Many, many New Zealand Green supporters are enthusiasts for personal freedom. It's true. They want government busybodies out of their bedrooms, government hands away from their films, magazines and books, and government agents out of their pot plant patch.
Every time we run a 'World's Smallest Political Quiz' booth, Greens supporters consistently score in the 40s to the high 90s for personal freedom, yet the only place this is reflected in Greens policy is their cannabis policy -- and their only MP advocating relaxation of cannabis laws has been demoted in their list in part for doing so.
And one thing more: on the conviction and sentencing of Schapelle Corby, New Zealand's Greens have been studiously silent when all logic surely tells them that -- guilty or innocent -- poor Schapelle is a martyr to the War on Drugs to which their principles shoudl tell them they should surely be opposed. What better 'poster-person' for legalisation do they want, and just in time for an election in which they're struggling to find the king-hit issue they found in 2002?
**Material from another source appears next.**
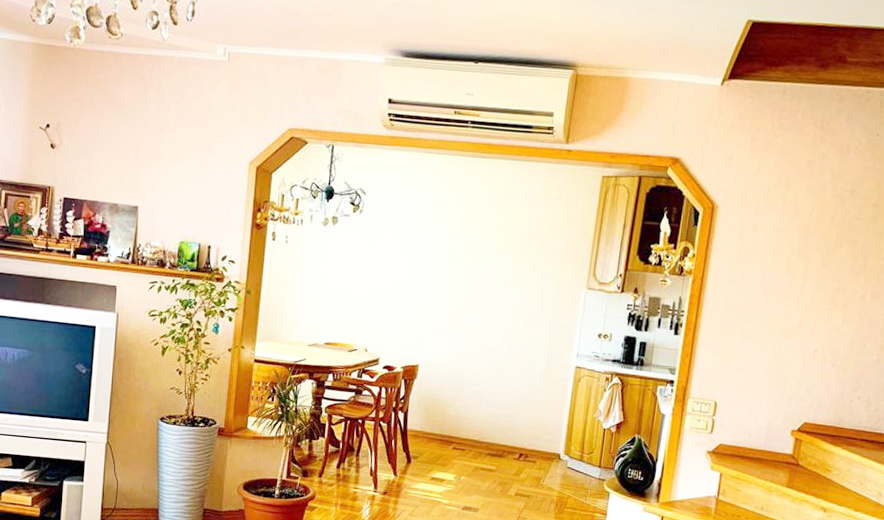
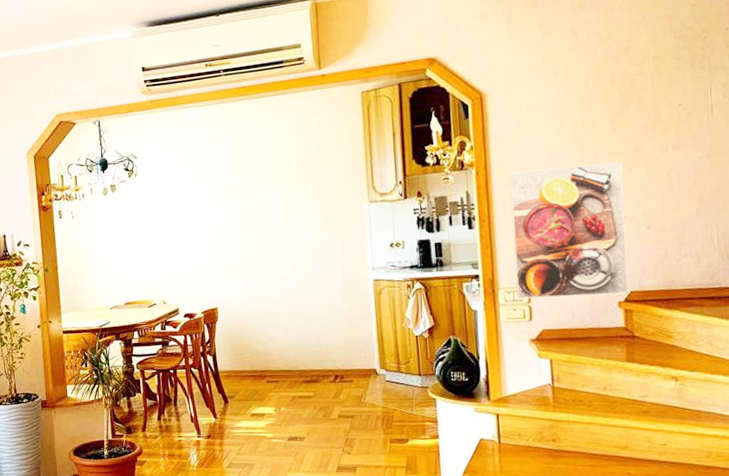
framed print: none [704,287,824,424] -> present [509,161,629,300]

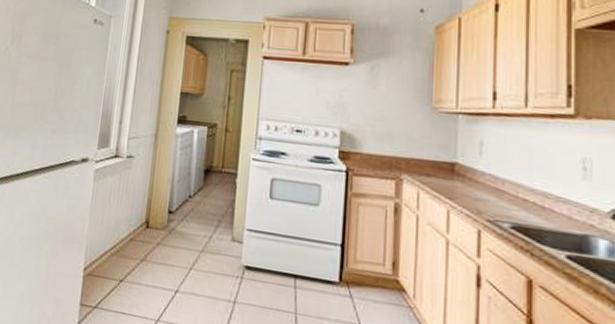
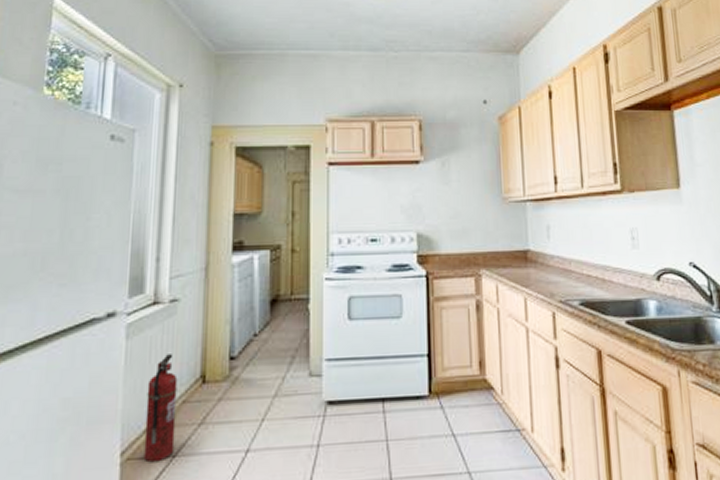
fire extinguisher: none [99,199,128,283] -> present [143,354,178,463]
The Australian Greens have been more vocal, but even they have refrained from pointing out how the War on Drugs has martyred Schapelle. Speaking on TVNZ's 'Agenda' programme Australian Green Senator Kerry Nettle (here to speak to the Greens conference) defended the unproven assertion of Australian Greens' leader Bob Brown that Schapelle Corby "would never have been convicted in Australia," but failed to even mention the iniquity of the drug laws that convicted her. It's okay for Greens to criticise the Indonesian justice system it seems, but not the injustice of their own country's laws.
The Greens have lost their freedom mojo, if indeed it was ever really there.